**Instructions to follow:** Of all the entries below, only the lines from the one with "candle [176,387,198,458] ->" up to and including the one with "apple [468,466,499,493] ->" are to be duplicated exactly.

**Provided data:**
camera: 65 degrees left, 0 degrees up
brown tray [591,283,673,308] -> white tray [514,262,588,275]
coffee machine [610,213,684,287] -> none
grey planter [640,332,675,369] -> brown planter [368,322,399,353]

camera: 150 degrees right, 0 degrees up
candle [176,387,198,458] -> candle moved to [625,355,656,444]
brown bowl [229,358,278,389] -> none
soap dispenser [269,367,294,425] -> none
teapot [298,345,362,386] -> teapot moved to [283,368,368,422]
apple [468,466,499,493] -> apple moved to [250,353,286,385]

* * *

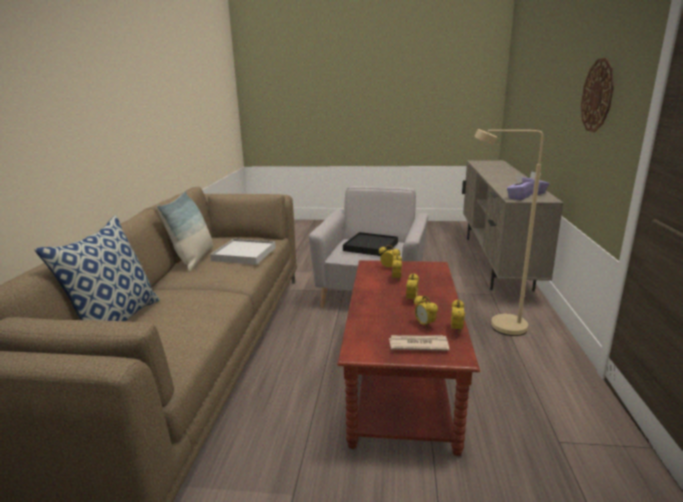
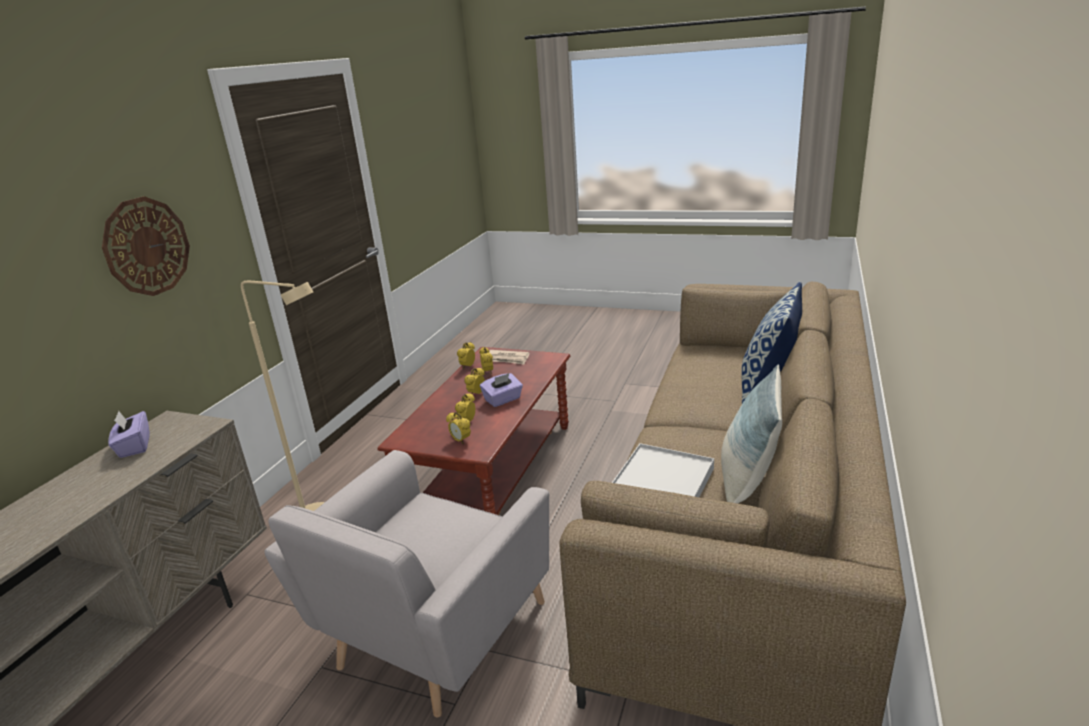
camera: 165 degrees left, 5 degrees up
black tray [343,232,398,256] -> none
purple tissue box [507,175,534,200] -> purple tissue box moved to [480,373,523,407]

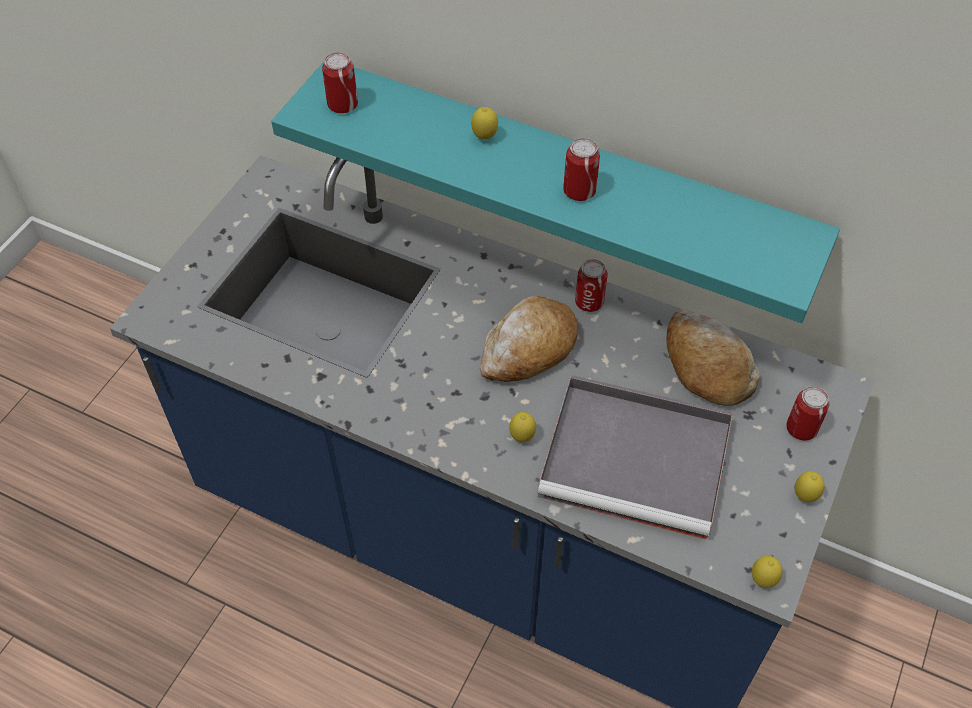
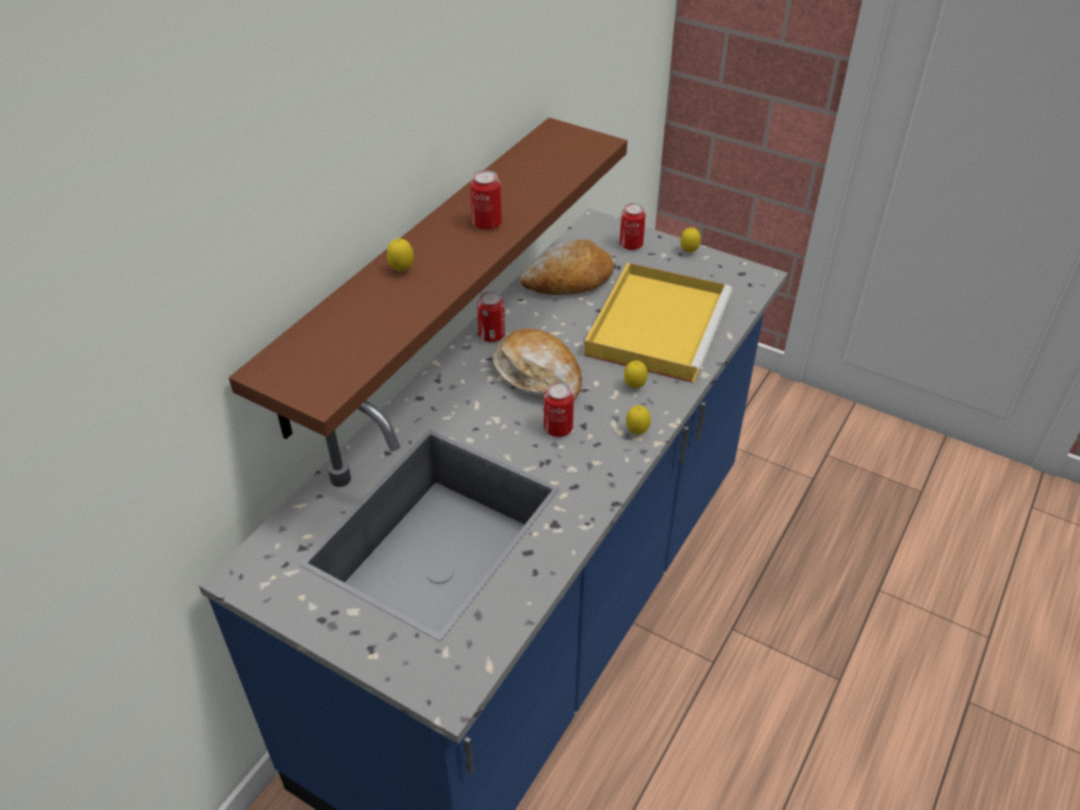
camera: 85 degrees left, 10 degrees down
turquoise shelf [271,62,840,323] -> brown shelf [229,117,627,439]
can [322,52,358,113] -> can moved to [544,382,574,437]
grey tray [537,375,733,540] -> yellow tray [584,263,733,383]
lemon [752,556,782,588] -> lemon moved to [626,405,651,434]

**Written answer:**
candle [176,387,198,458] -> candle moved to [625,355,656,444]
brown bowl [229,358,278,389] -> none
soap dispenser [269,367,294,425] -> none
teapot [298,345,362,386] -> teapot moved to [283,368,368,422]
apple [468,466,499,493] -> apple moved to [250,353,286,385]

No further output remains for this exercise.